● WORK ORDER
Set down, word for word, the portion of the passage below on stabilizing and sampling road materials that runs from "2. Materials and" up to and including "fault or error.".

● TEXT SHOWN
All these improvement techniques have been developed rapidly in recent years thanks to technological progress, increased traffic and interest in the environment. In order to enhance local materials, tests will be carried out on each mixture at a percentage of stabilizer (cement, lime; the cement used is CPA45 and the lime used is slaked lime of dolomitic nature from COVEMI in ABOBO) in order to diversify the technical solutions provided for the realization and to understand the evolution of their CBR bearing capacity.

The objective will be to study the characteristics of the raw material and then improve it at percentages in order to understand the evolution of the CBR bearing capacity.

2. Materials and Method

2.1. Sampling Section

The sampling section is the mother section of any laboratory test, that is to say, the section through which all the samples taken from the different sites pass before the test. The samples taken must be representative of the materials that the company needs.

Sampling is the process of obtaining the quantity of materials needed to carry out the tests. Each sample contains a label that constitutes its identity document. Sampling is done in two stages:

• The first sampling is done on the project site in order to obtain a representative sample of the entire material. The quantity of material brought must be significantly greater than the quantity needed in order to be able to reuse it in the event of a fault or error.

• The second sampling is done in the laboratory in the sampling section to obtain the quantity necessary to carry out the requested tests. It can be done in two (2) stages:

• By quartering or manual splitting when the material used is large.

● DATA RECORDS
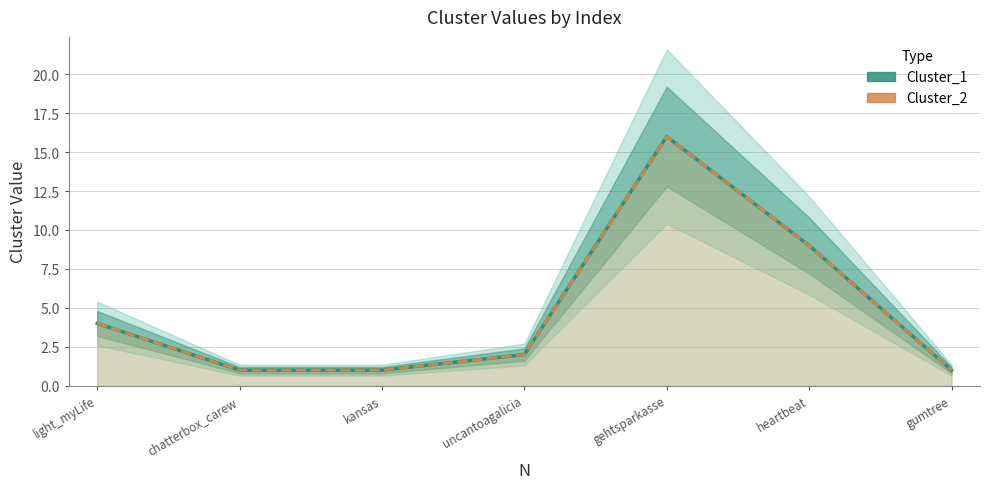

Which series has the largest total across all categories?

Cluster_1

==

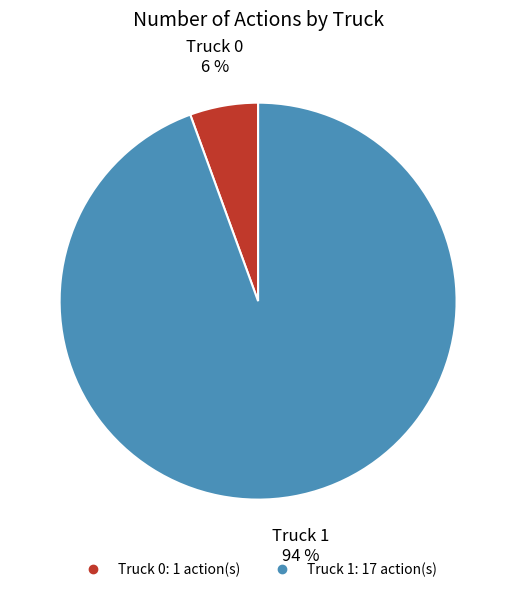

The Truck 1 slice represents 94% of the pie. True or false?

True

==

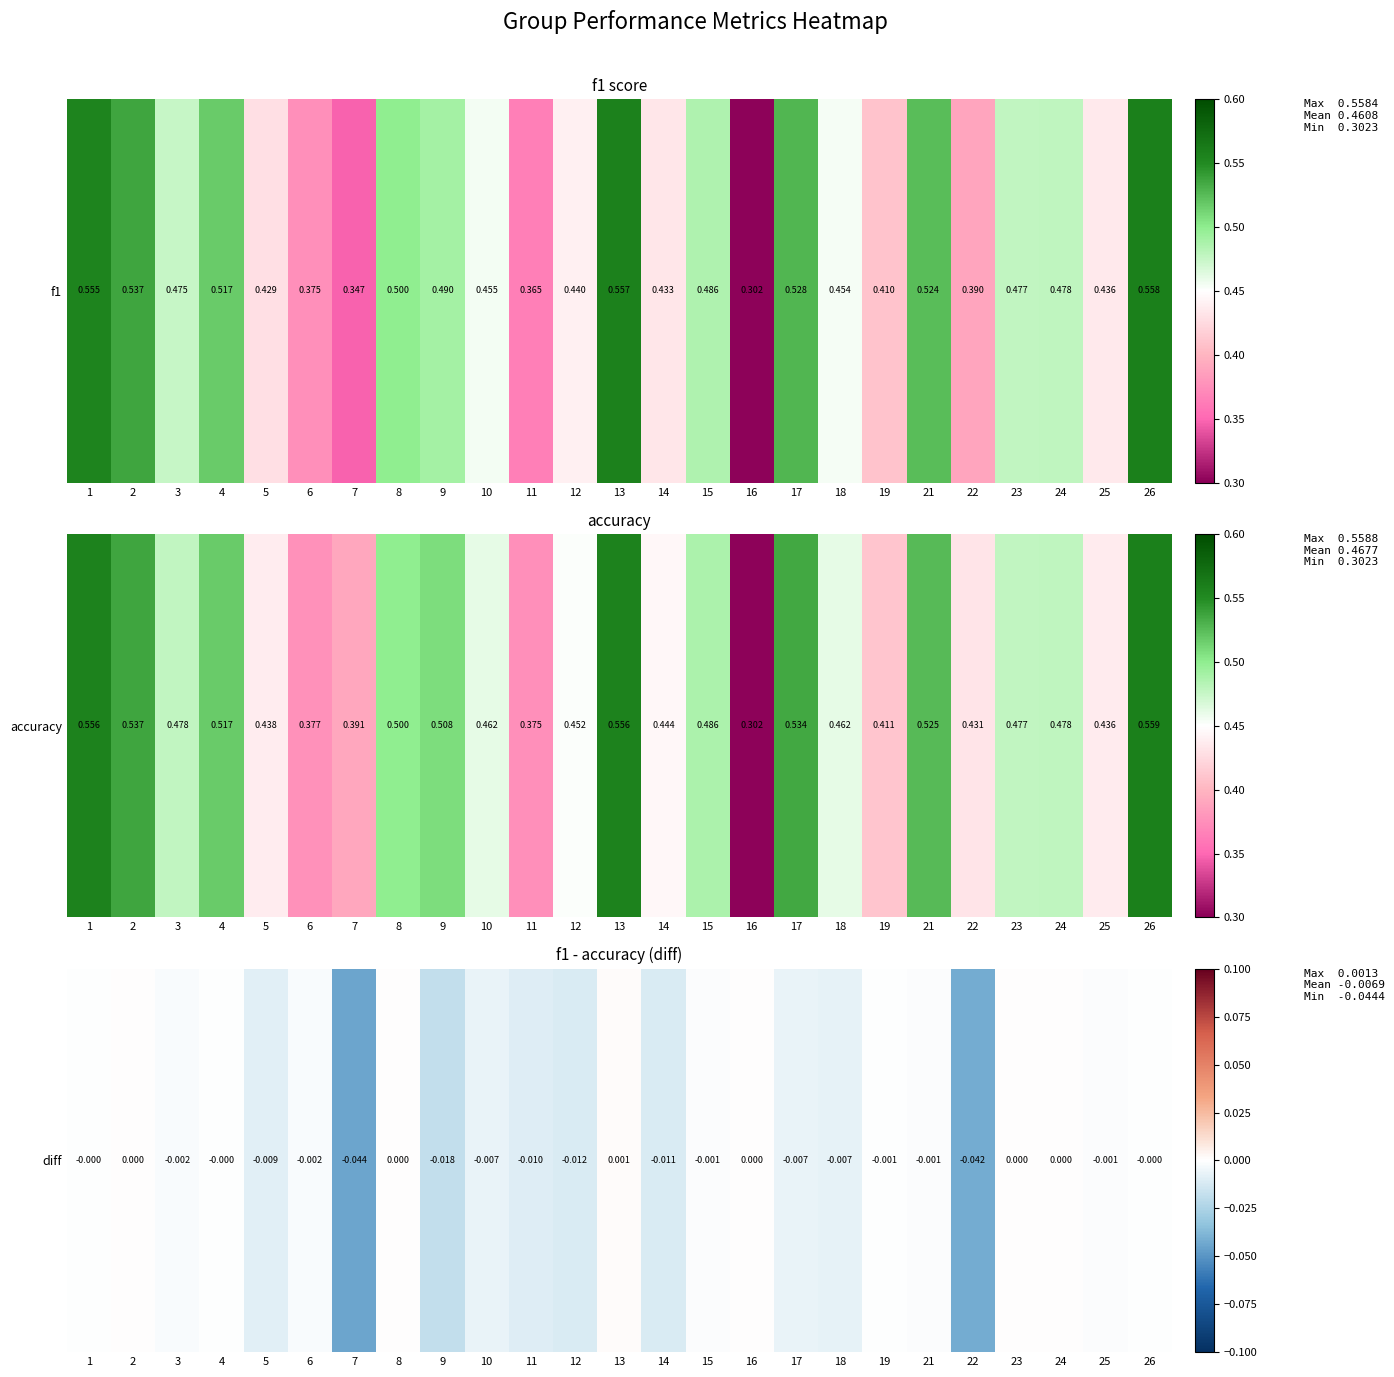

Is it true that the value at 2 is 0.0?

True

● RESULT
2. Materials and Method

2.1. Sampling Section

The sampling section is the mother section of any laboratory test, that is to say, the section through which all the samples taken from the different sites pass before the test. The samples taken must be representative of the materials that the company needs.

Sampling is the process of obtaining the quantity of materials needed to carry out the tests. Each sample contains a label that constitutes its identity document. Sampling is done in two stages:

• The first sampling is done on the project site in order to obtain a representative sample of the entire material. The quantity of material brought must be significantly greater than the quantity needed in order to be able to reuse it in the event of a fault or error.